→ **Instruksi Kerja 1**: Susunlah ulang baris-baris dalam catatan di bawah ini sebagai daftar bernomor tanpa baris kosong, dimulai dari baris yang memuat "Enlaces Utiles" dan diakhiri setelah baris yang memuat "Hepsini Gör". Jangan cantumkan gambar dalam jawaban.

→ **Teks Bacaan**:
————————

Di era informatika seperti sekarang ini, semakin hari semakin banyak pengguna media sosial yang saling terhubung di dunia maya. Hal itu membuktikan bahwa orang sudah nggak segan lagi menunjukkan aktivitas keseharian untuk dikonsumsi oleh publik. Hal yang biasanya hanya dilakukan oleh para selebritas tersebut kini hampir semua orang melakukannya.
Nah, salah satu media sosial yang paling sering digunakan saat ini adalah Instagram. Platform yang awalnya digunakan sebagai media bertukar foto ini mulai berubah fungsi sebagai media ajang “eksistensi diri”. Namun muncul kekhawatiran dari arus baru kebudayaaan ini. Salah satunya adalah fenomena “gila” followers. Kenapa sih orang-orang selalu pengen punya banyak followers, meski dirinya bukan siapa-siapa?
Semakin ke sini orang banyak yang gila followers demi eksistensi; meningkatkan kepercayaan brand untuk endorsement. Tren yang diadopsi dari kalangan selebritas
Dari ingar-bingar instagram saat ini, apabila kita cermati, kita dapat melihat bahwa ada satu fenomena “kompetisi” ihwal jumlah followers. Kompetisi di sini bukan dalam konotasi resmi dilombakan, namun secara tersirat kita dapat melihat bahwa jumlah followers seakan mejadi perlombaan antarsesama pengguna, yang berindikasi bahwa semakin banyak followers, akan semakin “hitz”.
Nggak jelas sejak kapan fenomena ini bermula. Nggak jelas pula penyebab fenomena ini ada. Namun asumsinya, tujuan mereka mengejar jumlah followers yang banyak, boleh jadi, karena kepentingan bisnis. Sebagaimana yang biasa terjadi di kalangan selebritas; jumlah followers dijadikan garansi olehnya agar pemilik brand memanfaatkan jasanya sebagai ikon iklan produk. Sederhananya masyarakat meniru selebritis yang memanfaatkan jumlah followersnya untuk membuka jasa endorsement, meski mereka hanya orang biasa.
Berbagai cara pun mereka lakukan. Dari beli followers aktif-pasif, hingga memajang foto-foto seksi dengan menunjukkan lekuk tubuh
Mungkin nggak salah, ketika orang-orang berlomba-lomba untuk mendapatkan banyak followers di media sosialnya. Tapi yang menjadi keresahan adalah ketika mereka menggunakan cara yang instan. Seperti memanfaatkan jasa jual followers yang begitu marak dijumpai, hingga momosting foto-foto seksi yang cenderung porno; menunjukkan belahan dan bentuk tubuh di akun pribadinya. Tujuannya sudah pasti, pengen meraup followers, yang sudah pasti juga cowoklah yang akan mengikuti akun tersebut.
Dan kesalahan berikutnya adalah, nggaka cuma cowok-cowok dewasa saja yang menjadi followers-nya, melainkan anak-anak di bawah umur. Sebuah fenomena ‘gila followers‘ yang meresahkan, bukan? Sayangnya, kita nggak bisa menyalahkan warganet yang belum cukup umur itu. Inilah yang harus menjadi tanggung jawab kita, para generasi muda, dan juga para orang tua.

————————

→ **Cuplikan Data**:
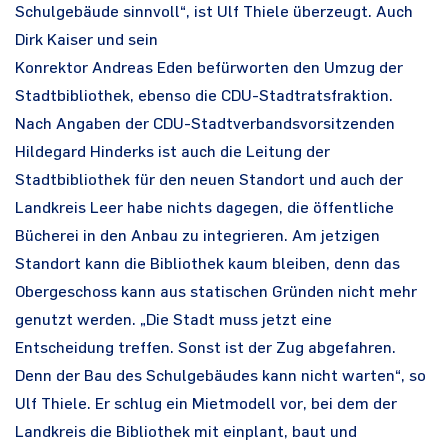
Schulgebäude sinnvoll“, ist Ulf Thiele überzeugt. Auch
Dirk Kaiser und sein
Konrektor Andreas Eden befürworten den Umzug der
Stadtbibliothek, ebenso die CDU-Stadtratsfraktion.
Nach Angaben der CDU-Stadtverbandsvorsitzenden
Hildegard Hinderks ist auch die Leitung der
Stadtbibliothek für den neuen Standort und auch der
Landkreis Leer habe nichts dagegen, die öffentliche
Bücherei in den Anbau zu integrieren. Am jetzigen
Standort kann die Bibliothek kaum bleiben, denn das
Obergeschoss kann aus statischen Gründen nicht mehr
genutzt werden. „Die Stadt muss jetzt eine
Entscheidung treffen. Sonst ist der Zug abgefahren.
Denn der Bau des Schulgebäudes kann nicht warten“, so
Ulf Thiele. Er schlug ein Mietmodell vor, bei dem der
Landkreis die Bibliothek mit einplant, baut und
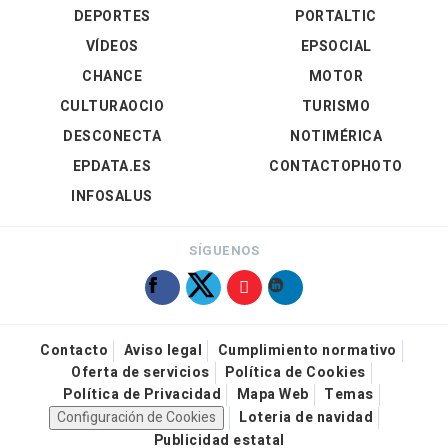
DEPORTES
PORTALTIC
VÍDEOS
EPSOCIAL
CHANCE
MOTOR
CULTURAOCIO
TURISMO
DESCONECTA
NOTIMÉRICA
EPDATA.ES
CONTACTOPHOTO
INFOSALUS
SÍGUENOS
Contacto
Aviso legal
Cumplimiento normativo
Oferta de servicios
Política de Cookies
Política de Privacidad
Mapa Web
Temas
Configuración de Cookies
Loteria de navidad
Publicidad estatal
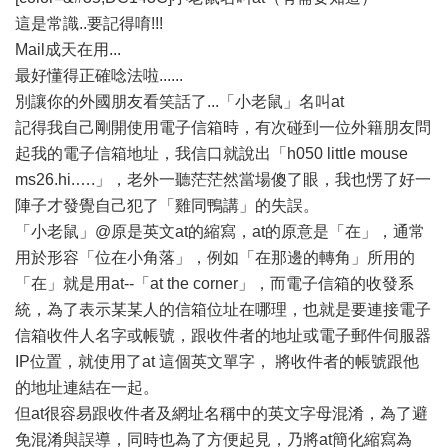
這是常識..要記得唷!!!
Mail成天在用...
最好懂得正確唸法啦......
別讓你的外國朋友看笑話了...「小老鼠」名叫at
記得我自己剛開使用電子信箱時，有次碰到一位外籍朋友問
起我的電子信箱地址，我信口就說出「h050 little mouse
ms26.hi.….」，老外一聽茫茫然當場傻了眼，我也愣了好一
陣子才發覺自己犯了「雞同鴨講」的失誤。
「小老鼠」@原是英文at的縮寫，at的原意是「在」，通常
用於形容「位在小角落」，例如「在那邊的轉角」所用的
「在」就是用at--「at the corner」，而電子信箱的收發系
統，為了表示某某人的信箱位址在哪理，也就是要連接電子
信箱收件人名字或帳號，跟收件者的地址或電子郵件伺服器
IP位置，就使用了at 這個英文單字， 將收件者的帳號跟他
的地址連結在一起。
但at很容易跟收件者及網址名稱中的英文字母混淆，為了避
免混淆與誤導，同時也為了方便起見，乃將at簡化縮寫為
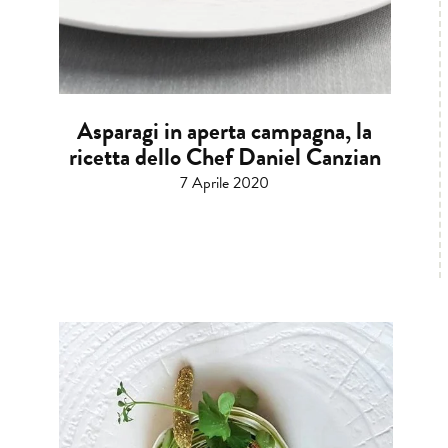
Asparagi in aperta campagna, la
ricetta dello Chef Daniel Canzian
7 Aprile 2020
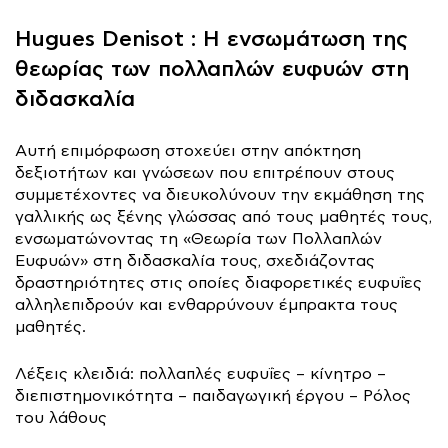
Hugues Denisot : Η ενσωμάτωση της
θεωρίας των πολλαπλών ευφυών στη
διδασκαλία
Αυτή επιμόρφωση στοχεύει στην απόκτηση
δεξιοτήτων και γνώσεων που επιτρέπουν στους
συμμετέχοντες να διευκολύνουν την εκμάθηση της
γαλλικής ως ξένης γλώσσας από τους μαθητές τους,
ενσωματώνοντας τη «Θεωρία των Πολλαπλών
Ευφυών» στη διδασκαλία τους, σχεδιάζοντας
δραστηριότητες στις οποίες διαφορετικές ευφυΐες
αλληλεπιδρούν και ενθαρρύνουν έμπρακτα τους
μαθητές.
Λέξεις κλειδιά: πολλαπλές ευφυΐες – κίνητρο –
διεπιστημονικότητα – παιδαγωγική έργου – Ρόλος
του λάθους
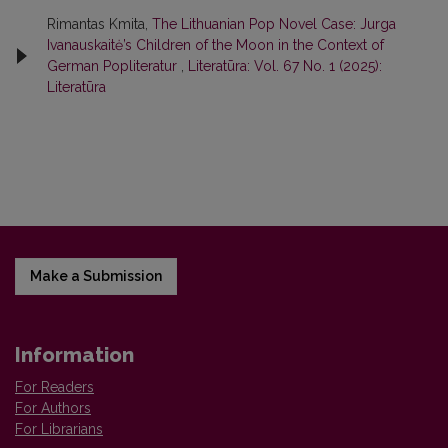
Rimantas Kmita,
The Lithuanian Pop Novel Case: Jurga
Ivanauskaitė’s Children of the Moon in the Context of
German Popliteratur
,
Literatūra: Vol. 67 No. 1 (2025):
Literatūra
Make a Submission
Information
For Readers
For Authors
For Librarians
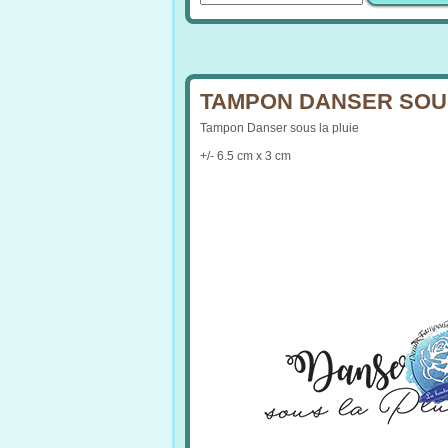
TAMPON DANSER SOUS 
Tampon Danser sous la pluie
+/- 6.5 cm x 3 cm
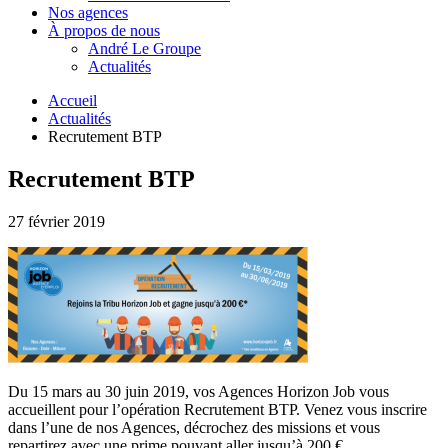
Nos agences
À propos de nous
André Le Groupe
Actualités
Accueil
Actualités
Recrutement BTP
Recrutement BTP
27 février 2019
Du 15 mars au 30 juin 2019, vos Agences Horizon Job vous
accueillent pour l’opération Recrutement BTP. Venez vous inscrire
dans l’une de nos Agences, décrochez des missions et vous
repartirez avec une prime pouvant aller jusqu’à 200 €.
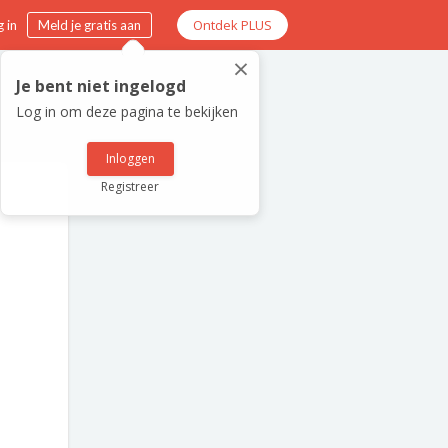
Ontdek PLUS
 in
Meld je gratis aan
×
Je bent niet ingelogd
Log in om deze pagina te bekijken
Inloggen
Registreer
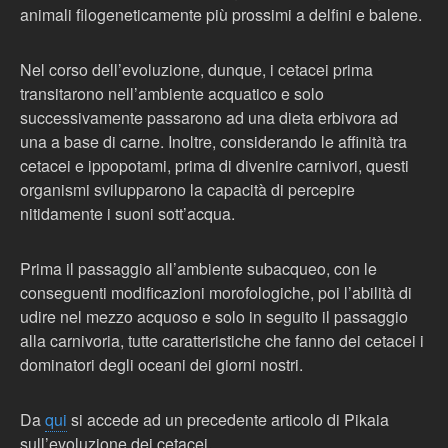
animali filogeneticamente più prossimi a delfini e balene.
Nel corso dell’evoluzione, dunque, i cetacei prima
transitarono nell’ambiente acquatico e solo
successivamente passarono ad una dieta erbivora ad
una a base di carne. Inoltre, considerando le affinità tra
cetacei e ippopotami, prima di divenire carnivori, questi
organismi svilupparono la capacità di percepire
nitidamente i suoni sott’acqua.
Prima il passaggio all’ambiente subacqueo, con le
conseguenti modificazioni morofologiche, poi l’abilità di
udire nel mezzo acquoso e solo in seguito il passaggio
alla carnivoria, tutte caratteristiche che fanno dei cetacei i
dominatori degli oceani dei giorni nostri.
Da
qui
si accede ad un precedente articolo di Pikaia
sull’evoluzione dei cetacei.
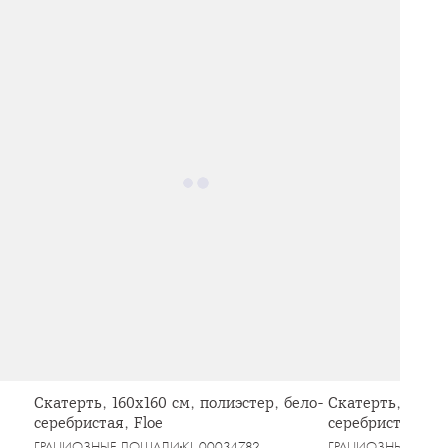
Скатерть, 160х160 см, полиэстер, бело-
Скатерть, 170х2
серебристая, Floe
серебристая, Fl
ГРАЦИОЗНЫЕ ЛОШАДИ
KL-00034782
ГРАЦИОЗНЫЕ ЛО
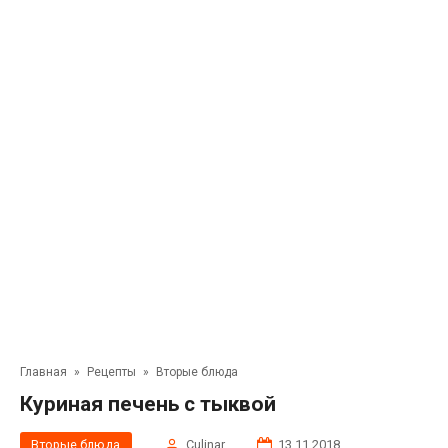
Главная
»
Рецепты
»
Вторые блюда
Куриная печень с тыквой
Вторые блюда
Сulinar
13.11.2018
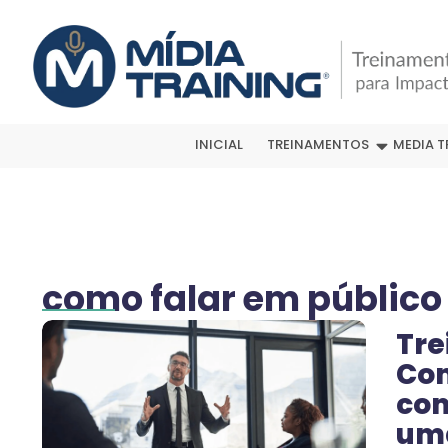
INICIAL
TREINAMENTOS
MEDIA T
como falar em público
Tre
Com
com
um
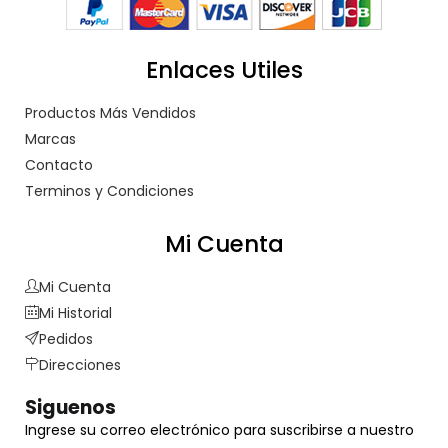
Enlaces Utiles
Productos Más Vendidos
Marcas
Contacto
Terminos y Condiciones
Mi Cuenta
Mi Cuenta
Mi Historial
Pedidos
Direcciones
Siguenos
Ingrese su correo electrónico para suscribirse a nuestro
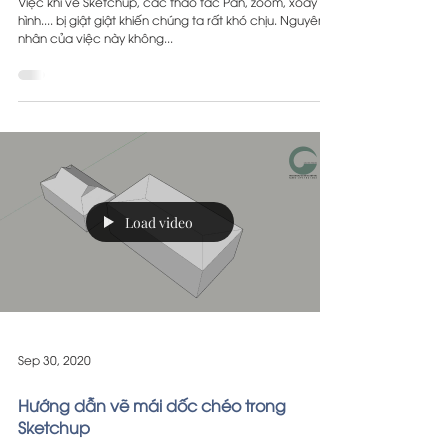
Việc khi vẽ Sketchup, các thao tác Pan, zoom, xoay
hình.... bị giật giật khiến chúng ta rất khó chịu. Nguyên
nhân của việc này không...
Load video
Sep 30, 2020
Hướng dẫn vẽ mái dốc chéo trong
Sketchup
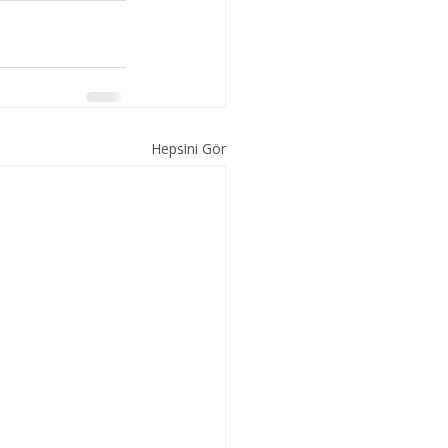
Hepsini Gör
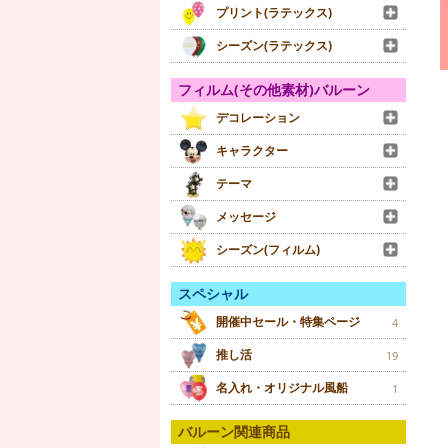
プリント(ラテックス)
シーズン(ラテックス)
フィルム(その他素材)バルーン
デコレーション
キャラクター
テーマ
メッセージ
シーズン(フィルム)
スペシャル
開催中セール・特集ページ
4
推し活
19
名入れ・オリジナル風船
1
バルーン関連商品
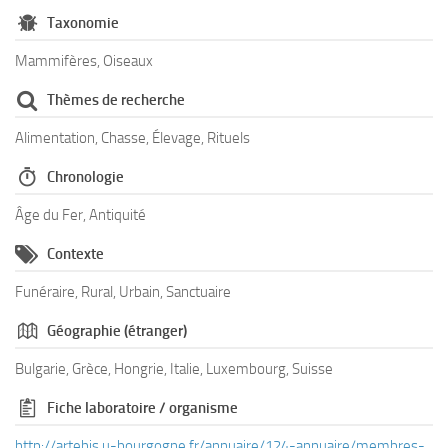
Taxonomie
Mammifères, Oiseaux
Thèmes de recherche
Alimentation, Chasse, Élevage, Rituels
Chronologie
Âge du Fer, Antiquité
Contexte
Funéraire, Rural, Urbain, Sanctuaire
Géographie (étranger)
Bulgarie, Grèce, Hongrie, Italie, Luxembourg, Suisse
Fiche laboratoire / organisme
http://artehis.u-bourgogne.fr/annuaire/124-annuaire/membres-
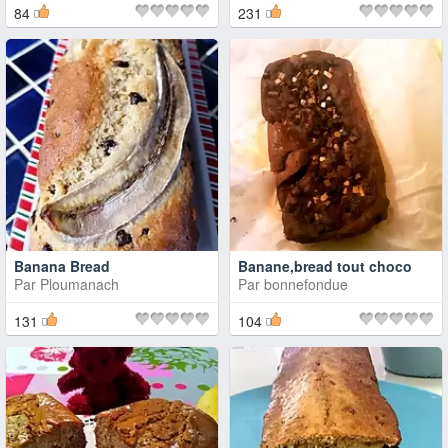
84
231
Banana Bread
Banane,bread tout choco
Par
Ploumanach
Par
bonnefondue
131
104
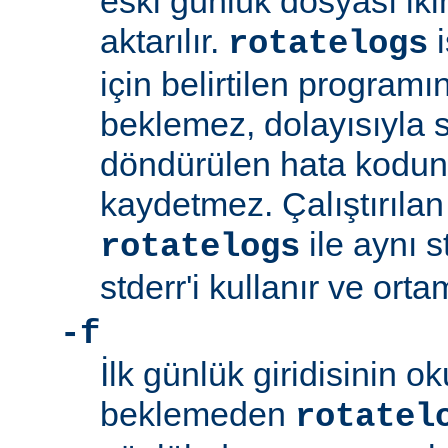
eski günlük dosyası ik
aktarılır.
i
rotatelogs
için belirtilen program
beklemez, dolayısıyla
döndürülen hata kodu
kaydetmez. Çalıştırıla
ile aynı s
rotatelogs
stderr'i kullanır ve orta
-f
İlk günlük giridisinin 
beklemeden
rotatel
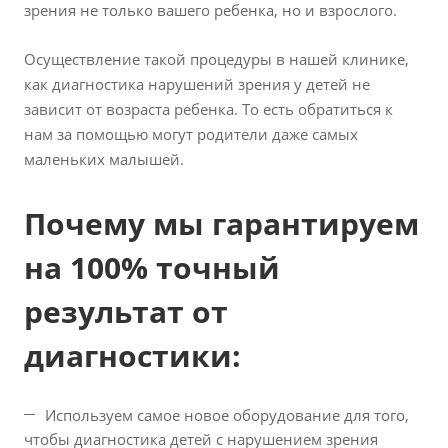
зрения не только вашего ребенка, но и взрослого.
Осуществление такой процедуры в нашей клинике,
как диагностика нарушений зрения у детей не
зависит от возраста ребенка. То есть обратиться к
нам за помощью могут родители даже самых
маленьких малышей.
Почему мы гарантируем
на 100% точный
результат от
диагностики:
Используем самое новое оборудование для того,
чтобы диагностика детей с нарушением зрения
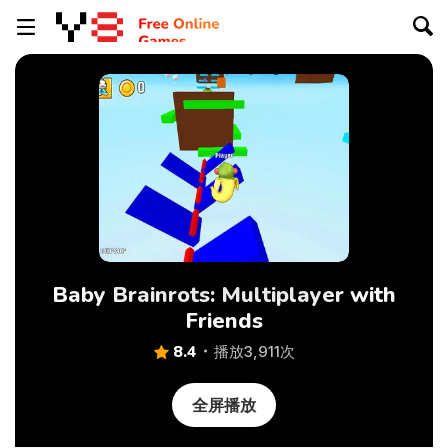
Baby Brainrots: Multiplayer with
Friends
8.4
播放3,911次
全屏播放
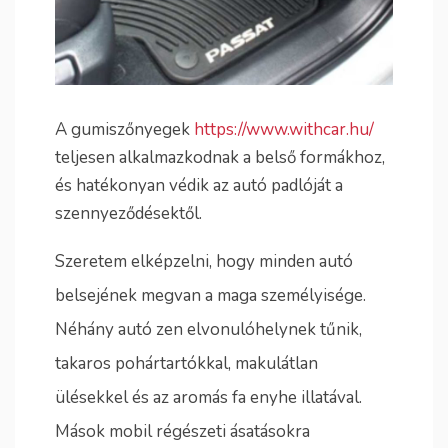
A gumiszőnyegek
https://www.withcar.hu/
teljesen alkalmazkodnak a belső formákhoz,
és hatékonyan védik az autó padlóját a
szennyeződésektől.
Szeretem elképzelni, hogy minden autó
belsejének megvan a maga személyisége.
Néhány autó zen elvonulóhelynek tűnik,
takaros pohártartókkal, makulátlan
ülésekkel és az aromás fa enyhe illatával.
Mások mobil régészeti ásatásokra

————————

→ **Instruksi Kerja 2**: Lanjutkan bacaan tentang fenomena "gila" followers di Instagram di atas, dimulai setelah kalimat terakhirnya.

→ **Hasil Latihan 1**:
1. Enlaces Utiles
2. Productos Más Vendidos
3. Marcas
4. Contacto
5. Terminos y Condiciones
6. Mi Cuenta
7. Mi Cuenta
8. Mi Historial
9. Pedidos
10. Direcciones
11. Siguenos
12. Ingrese su correo electrónico para suscribirse a nuestro
13. Việc khi vẽ Sketchup, các thao tác Pan, zoom, xoay
14. hình.... bị giật giật khiến chúng ta rất khó chịu. Nguyên
15. nhân của việc này không...
16. Load video
17. Sep 30, 2020
18. Hướng dẫn vẽ mái dốc chéo trong
19. Sketchup
20. Hepsini Gör

→ **Hasil Latihan 2**:
Selain membuat akun berkonten porno, membuat akun palsu tokoh pun menjadi cara yang sering digunakan untuk meraup banyak follower
Selain dengan ‘menjual diri’ dengan penampilan yang terkesan seronok itu, beberapa cara lain sering kita temui di Instagram. Sebagai contoh: membuat akun berkonten pornografi sering dijadikan jalan pintas untuk meraup followers (biasanya akun bisnis). Mula-mula akun yang bersangkutan menampilkan konten-konten dewasa, setelah jumlah followers mereka tinggi, akun itu kemudian beralih menjadi akun bisnis untuk meraup pundi-pundi finansial.
Kemarin, pubik dikejutkan dengan pernyataan dari akun Instagram Pusat Penerangan TNI. Akun resmi milik pemerintah tersebut mengingatkan pengguna media sosial untuk mewaspadai akun Instagram palsu yang mengatasnamakan Panglima TNI Gatot Nurmantyo. Akun tersebut bernama @gatot_nurmantyo, yang memiliki 174 ribu followers dengan 129 postingan. Entah kurang kerjaan atau apa yang ada dalam benak si pembuat akun palsu ini. Namun rasanya kita bisa berasumsi bahwa akun ini dibuat dengan tujuan serupa, yakni untuk meraup followers demi kepentingan pribadi. Bagaimana pun tindakan ini nggak bisa dibenarkan karena dapat menimbulkan kesalahpahaman yang berujung pada hal-hal yang merugikan pihak yang bersangkutan.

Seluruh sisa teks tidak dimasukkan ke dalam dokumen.